Matthew stood up quickly, but immediately wished he hadn't, because that made it look like they were doing something they shouldn't, which they weren't. 'Infinity, sir.'
'Infinity? You've been sitting out here all this time talking about infinity?'
'Yes,' Ruth Lillian said. 'And mirrors. And Cracker-Jack.'
Mr. Kane shook his head wearily. 'Go to bed. It's late.'
'All right. Good night, Matthew.'
'Good night, Ruth Lillian. Good night, sir.'
'Hm…? Oh, yes. Good night.'
DURING HIS FIRST WEEKS in Twenty-Mile, Matthew had seemed to be succeeding with the second phase of his technique for survival in new places: Once inside, be nice, and play by their rules. Everyone was impressed by his willingness to work hard for small wages. 'Look at that kid go, will you?' But after the shine wore off, people came to take his good-humored hard work for granted. 'That's just the way the kid is. He likes working hard. Guess it takes all kinds.'
He couldn't rid himself of the feeling that he wasn't really respected by any of them. And in some cases it was worse than just lack of respect. While he was having his weekly meal with Doc and the other miners at the boardinghouse, he'd sometimes look up and see Oskar Bjorkvist staring at him from the kitchen door, resentment seething in his eyes. Oskar's mother constantly berated him for letting a stranger come into town and snap up all the jobs that were rightfully his-money he could be earning if he weren't such a stupid!.. lazy!.. She punctuated her fury by slapping his ears so hard they were hot and red for hours.

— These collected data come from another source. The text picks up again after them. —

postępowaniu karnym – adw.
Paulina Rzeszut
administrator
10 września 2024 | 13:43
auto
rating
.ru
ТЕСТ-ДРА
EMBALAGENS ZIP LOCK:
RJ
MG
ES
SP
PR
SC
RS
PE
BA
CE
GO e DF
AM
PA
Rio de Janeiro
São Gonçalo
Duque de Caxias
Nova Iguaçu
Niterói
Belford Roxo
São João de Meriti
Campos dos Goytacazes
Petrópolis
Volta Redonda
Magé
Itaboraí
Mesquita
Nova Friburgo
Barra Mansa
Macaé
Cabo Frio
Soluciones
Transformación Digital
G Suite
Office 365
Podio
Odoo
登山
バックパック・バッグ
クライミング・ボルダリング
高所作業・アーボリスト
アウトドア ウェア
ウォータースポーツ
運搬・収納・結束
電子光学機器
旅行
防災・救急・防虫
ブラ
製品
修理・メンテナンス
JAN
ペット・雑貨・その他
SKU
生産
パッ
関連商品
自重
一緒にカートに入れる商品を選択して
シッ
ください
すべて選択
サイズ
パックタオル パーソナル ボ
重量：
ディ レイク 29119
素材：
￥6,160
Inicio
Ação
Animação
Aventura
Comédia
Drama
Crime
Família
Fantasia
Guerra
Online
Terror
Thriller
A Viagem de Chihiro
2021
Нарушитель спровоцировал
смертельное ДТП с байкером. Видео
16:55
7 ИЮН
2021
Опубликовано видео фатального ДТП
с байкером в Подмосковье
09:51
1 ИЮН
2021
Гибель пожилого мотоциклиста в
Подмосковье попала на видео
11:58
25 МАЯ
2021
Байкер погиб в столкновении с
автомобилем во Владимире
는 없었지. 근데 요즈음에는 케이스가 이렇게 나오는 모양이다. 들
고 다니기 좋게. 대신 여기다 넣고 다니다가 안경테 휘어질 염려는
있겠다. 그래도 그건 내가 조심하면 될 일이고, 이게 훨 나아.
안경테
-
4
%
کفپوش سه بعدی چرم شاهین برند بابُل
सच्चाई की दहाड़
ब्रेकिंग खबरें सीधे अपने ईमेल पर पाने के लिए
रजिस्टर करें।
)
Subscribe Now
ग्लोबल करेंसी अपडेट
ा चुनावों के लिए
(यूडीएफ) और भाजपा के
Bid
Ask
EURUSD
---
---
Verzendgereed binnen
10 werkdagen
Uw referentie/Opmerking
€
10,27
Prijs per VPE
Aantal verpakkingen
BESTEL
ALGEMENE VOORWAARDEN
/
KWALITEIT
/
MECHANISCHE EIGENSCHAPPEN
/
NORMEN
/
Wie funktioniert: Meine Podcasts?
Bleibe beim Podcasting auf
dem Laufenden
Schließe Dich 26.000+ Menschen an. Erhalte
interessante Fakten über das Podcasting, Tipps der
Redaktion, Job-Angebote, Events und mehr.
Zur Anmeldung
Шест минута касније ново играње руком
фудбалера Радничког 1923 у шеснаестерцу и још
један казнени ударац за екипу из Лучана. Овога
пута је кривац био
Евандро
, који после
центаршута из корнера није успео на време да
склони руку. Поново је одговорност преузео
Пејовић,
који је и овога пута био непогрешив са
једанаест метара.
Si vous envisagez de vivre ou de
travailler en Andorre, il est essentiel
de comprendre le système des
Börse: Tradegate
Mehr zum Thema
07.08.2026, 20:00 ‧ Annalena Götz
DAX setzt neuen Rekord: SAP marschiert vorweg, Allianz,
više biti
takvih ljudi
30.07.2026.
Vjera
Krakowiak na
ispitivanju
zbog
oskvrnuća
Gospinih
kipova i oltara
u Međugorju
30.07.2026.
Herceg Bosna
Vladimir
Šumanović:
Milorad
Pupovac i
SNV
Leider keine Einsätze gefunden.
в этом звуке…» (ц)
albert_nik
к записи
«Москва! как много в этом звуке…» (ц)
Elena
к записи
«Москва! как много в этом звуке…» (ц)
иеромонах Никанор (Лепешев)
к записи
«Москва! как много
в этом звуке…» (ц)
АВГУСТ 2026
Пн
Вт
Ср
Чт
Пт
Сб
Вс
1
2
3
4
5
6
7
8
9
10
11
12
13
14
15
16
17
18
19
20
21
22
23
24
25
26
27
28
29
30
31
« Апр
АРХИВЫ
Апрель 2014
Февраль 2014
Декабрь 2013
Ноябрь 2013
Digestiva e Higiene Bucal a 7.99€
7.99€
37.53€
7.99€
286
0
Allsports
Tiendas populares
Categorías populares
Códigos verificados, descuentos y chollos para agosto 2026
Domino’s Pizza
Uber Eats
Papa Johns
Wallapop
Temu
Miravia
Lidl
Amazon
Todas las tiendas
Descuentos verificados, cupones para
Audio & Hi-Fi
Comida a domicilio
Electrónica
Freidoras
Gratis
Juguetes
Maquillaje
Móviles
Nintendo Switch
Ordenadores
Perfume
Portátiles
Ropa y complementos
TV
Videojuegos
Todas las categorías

Nor had Professor Murphy reacted in a friendly way when, after the two-week trial period was over, Matthew had asked that his seventy-five cents for half a day's hard labor be doubled to a dollar fifty. Twenty-Mile's Tonsorial Maestro had rankled at having to come up with an additional six-bits, and he accused Matthew of having 'roped him in' by offering to do the work for one price, then blackmailing him for more. Matthew admitted that the original arrangement was his way of letting the Professor see a sample of his work, but he didn't feel it was blackmail to ask for a buck fifty for a whole day's hard work when he got that much for doing odd jobs for B. J. Stone and Coots up at the Livery. Professor Murphy responded with a snort.
In the end, Murphy reluctantly compromised, offering a dollar and a quarter, but he warned Matthew that he'd be considering 'other arrangements.' And the following Sunday morning Matthew arrived at the barbershop to find Oskar Bjorkvist scrubbing out the bath barrels. But the viscous-minded boy used up two bars of Fels-Naphtha, broke the long-handled brush, and did such a poor job that Professor Murphy had to spend the next morning re- cleaning them, swearing and growling, his wig in constant danger as he grunted over the rims of the barrels that cut into his potbelly. So Matthew got his job back (at a dollar and a half), and Oskar Bjorkvist, who had received a proud maternal pat on the cheek only the day before, got such a slap on the ear that his head ached for hours.
ONE NIGHT, AFTER BEING irritable throughout supper because he'd had particularly sharp chest pains that afternoon, Mr. Kane went to bed early. After cleaning up the dishes, Matthew spent his customary half hour with Ruth Lillian out in the cool of the porch, she gazing out across to the foothills while he looked wistfully at her profile, just visible in the starglow of a moonless night.
'What you thinking about?' he asked.